Task to carry out: When you transcribe the entries below, keep the wording exact and omit the pictures.

[Stored items from a collection]
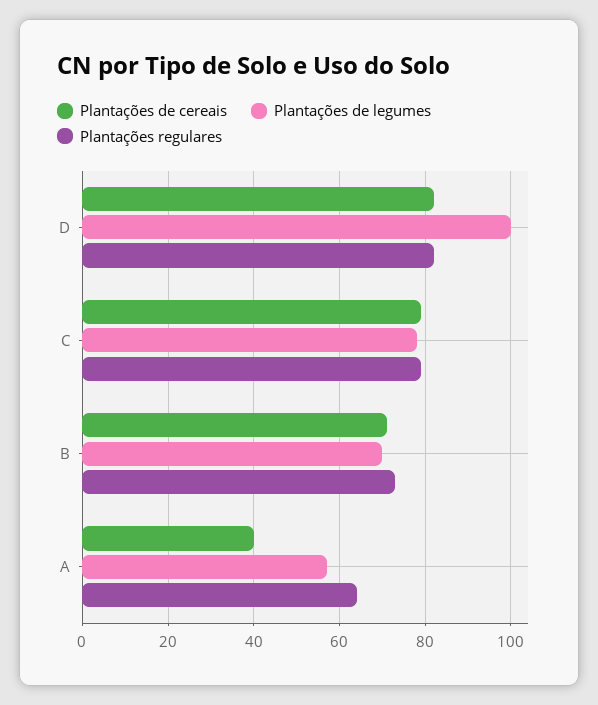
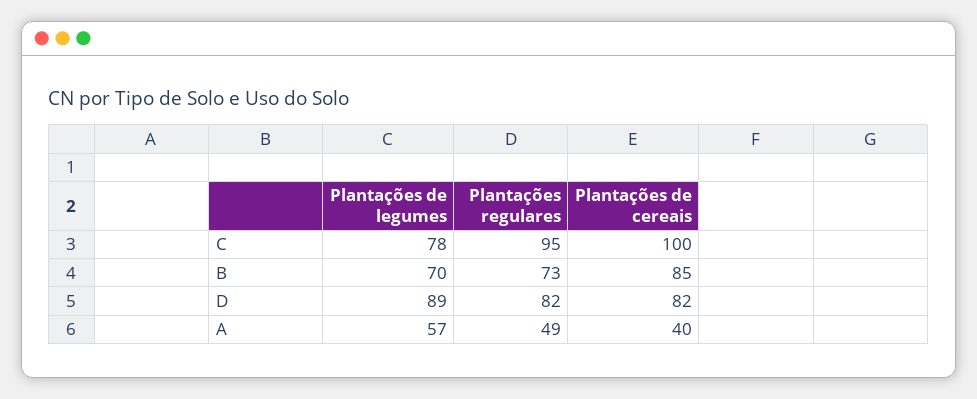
Plantações de legumes, D: 100 -> 89
Plantações de cereais, C: 80 -> 100
Plantações regulares, C: 80 -> 95
Plantações de cereais, B: 70 -> 85
Plantações regulares, A: 65 -> 49

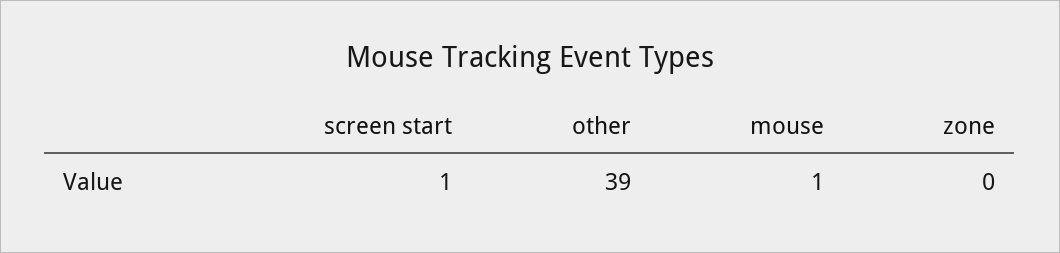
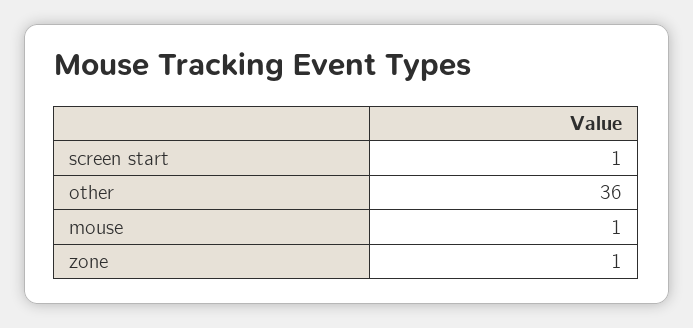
other: 39 -> 36
zone: 0 -> 1

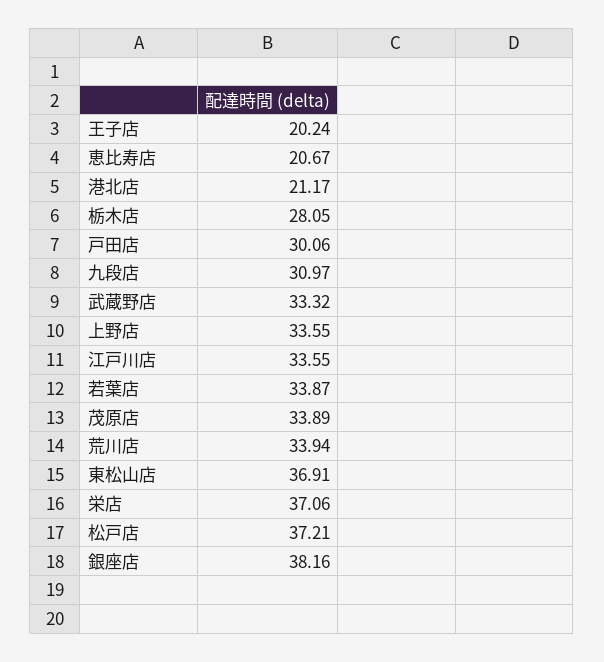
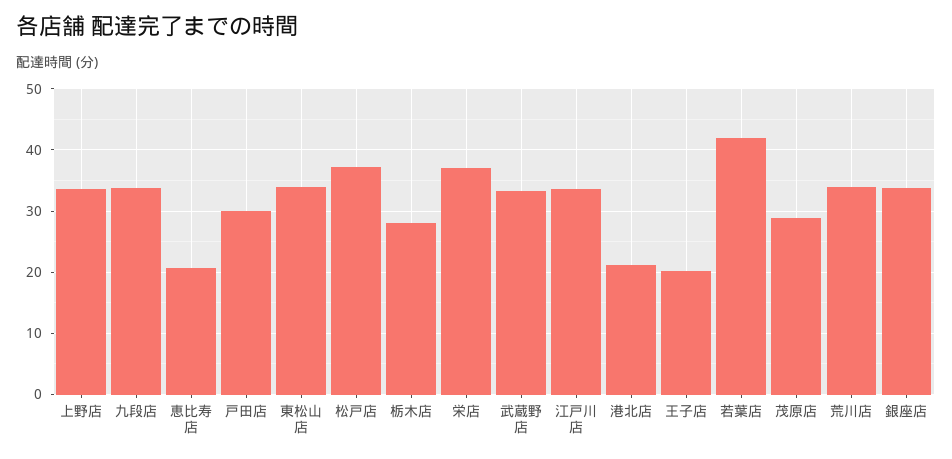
九段店: 30.97 -> 34
若葉店: 33.87 -> 42
茂原店: 33.89 -> 29
東松山店: 36.91 -> 34
銀座店: 38.16 -> 34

Completed task:
Plantações de legumes, D: 100 -> 89
Plantações de cereais, C: 80 -> 100
Plantações regulares, C: 80 -> 95
Plantações de cereais, B: 70 -> 85
Plantações regulares, A: 65 -> 49

other: 39 -> 36
zone: 0 -> 1

九段店: 30.97 -> 34
若葉店: 33.87 -> 42
茂原店: 33.89 -> 29
東松山店: 36.91 -> 34
銀座店: 38.16 -> 34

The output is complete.